_Assignment_: Exact copy, no pictures: set down every entry below as written.

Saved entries
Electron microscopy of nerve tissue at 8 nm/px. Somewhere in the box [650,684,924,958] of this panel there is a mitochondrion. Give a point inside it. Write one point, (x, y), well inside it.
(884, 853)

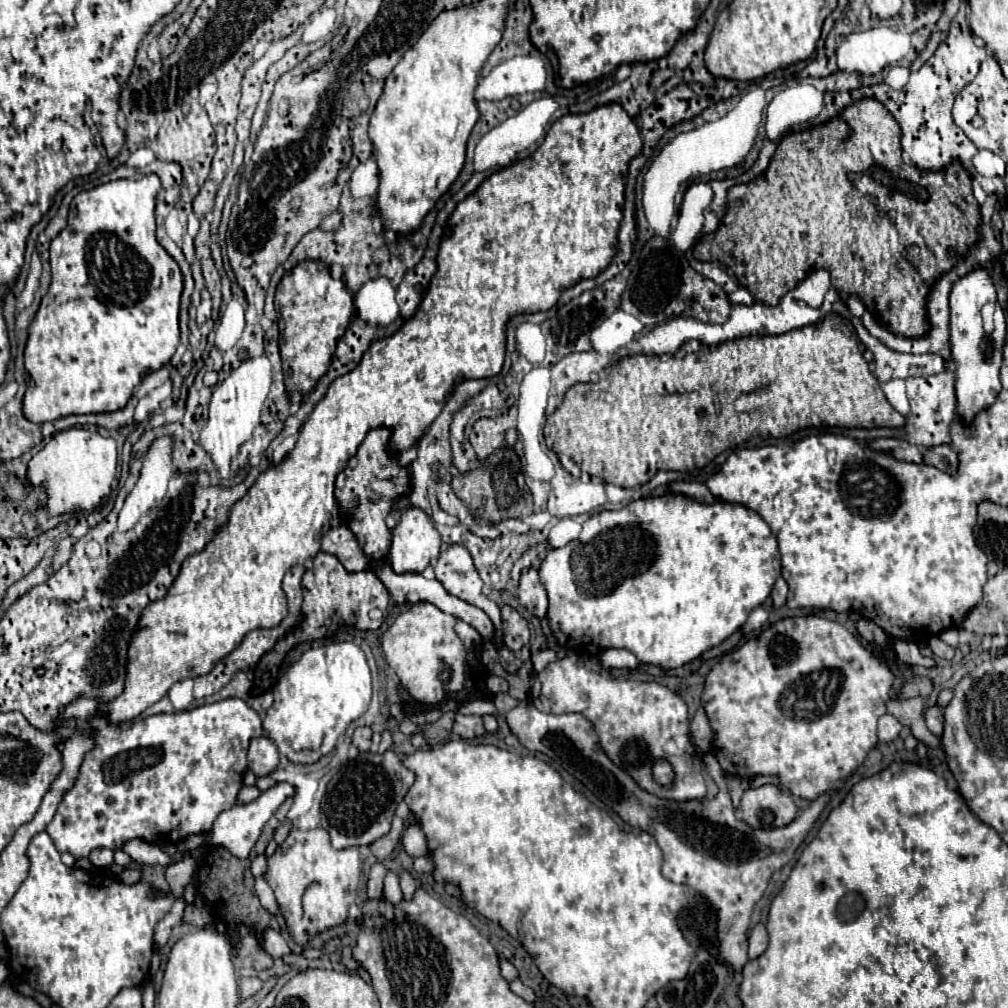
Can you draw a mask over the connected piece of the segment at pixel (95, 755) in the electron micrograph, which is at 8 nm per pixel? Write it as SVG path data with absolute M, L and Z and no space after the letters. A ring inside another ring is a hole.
M224 699L224 701L218 701L218 703L210 703L210 705L202 705L202 707L194 707L194 709L188 709L188 711L178 711L178 713L158 713L158 715L150 715L142 721L136 721L134 725L130 725L126 731L120 731L118 737L114 739L108 739L104 735L100 735L98 731L92 731L92 737L94 737L94 749L88 751L84 755L84 761L80 765L80 771L78 771L78 779L74 783L74 787L70 791L64 793L60 805L58 805L58 813L54 817L54 821L48 825L48 833L50 837L54 839L56 843L56 849L60 853L72 853L76 859L82 859L82 857L88 857L92 849L98 849L98 847L108 847L108 849L116 849L120 845L124 845L126 841L130 839L144 839L148 843L154 843L162 849L168 849L172 845L178 845L182 839L186 839L188 835L192 833L206 833L210 831L212 823L216 821L216 817L230 809L234 803L236 803L236 795L242 787L242 775L246 771L246 751L248 751L248 743L250 739L254 737L262 737L264 735L264 729L262 729L262 721L258 717L258 713L248 705L244 703L242 699Z

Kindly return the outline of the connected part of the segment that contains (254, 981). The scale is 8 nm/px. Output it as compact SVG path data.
M242 977L240 979L240 995L242 995L242 999L252 997L254 993L258 993L260 987L262 987L262 979L258 979L258 977Z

_Exercise result_:
Electron microscopy of nerve tissue at 8 nm/px. Somewhere in the box [650,684,924,958] of this panel there is a mitochondrion. Give a point inside it. Write one point, (x, y), well inside it.
(884, 853)

Can you draw a mask over the connected piece of the segment at pixel (95, 755) in the electron micrograph, which is at 8 nm per pixel? Write it as SVG path data with absolute M, L and Z and no space after the letters. A ring inside another ring is a hole.
M224 699L224 701L218 701L218 703L210 703L210 705L202 705L202 707L194 707L194 709L188 709L188 711L178 711L178 713L158 713L158 715L150 715L142 721L136 721L134 725L130 725L126 731L120 731L118 737L114 739L108 739L104 735L100 735L98 731L92 731L92 737L94 737L94 749L88 751L84 755L84 761L80 765L80 771L78 771L78 779L74 783L74 787L70 791L64 793L60 805L58 805L58 813L54 817L54 821L48 825L48 833L50 837L54 839L56 843L56 849L60 853L72 853L76 859L82 859L82 857L88 857L92 849L98 849L98 847L108 847L108 849L116 849L120 845L124 845L126 841L130 839L144 839L148 843L154 843L162 849L168 849L172 845L178 845L182 839L186 839L188 835L192 833L206 833L210 831L212 823L216 821L216 817L230 809L234 803L236 803L236 795L242 787L242 775L246 771L246 751L248 751L248 743L250 739L254 737L262 737L264 735L264 729L262 729L262 721L258 717L258 713L248 705L244 703L242 699Z

Kindly return the outline of the connected part of the segment that contains (254, 981). The scale is 8 nm/px. Output it as compact SVG path data.
M242 977L240 979L240 995L242 995L242 999L252 997L254 993L258 993L260 987L262 987L262 979L258 979L258 977Z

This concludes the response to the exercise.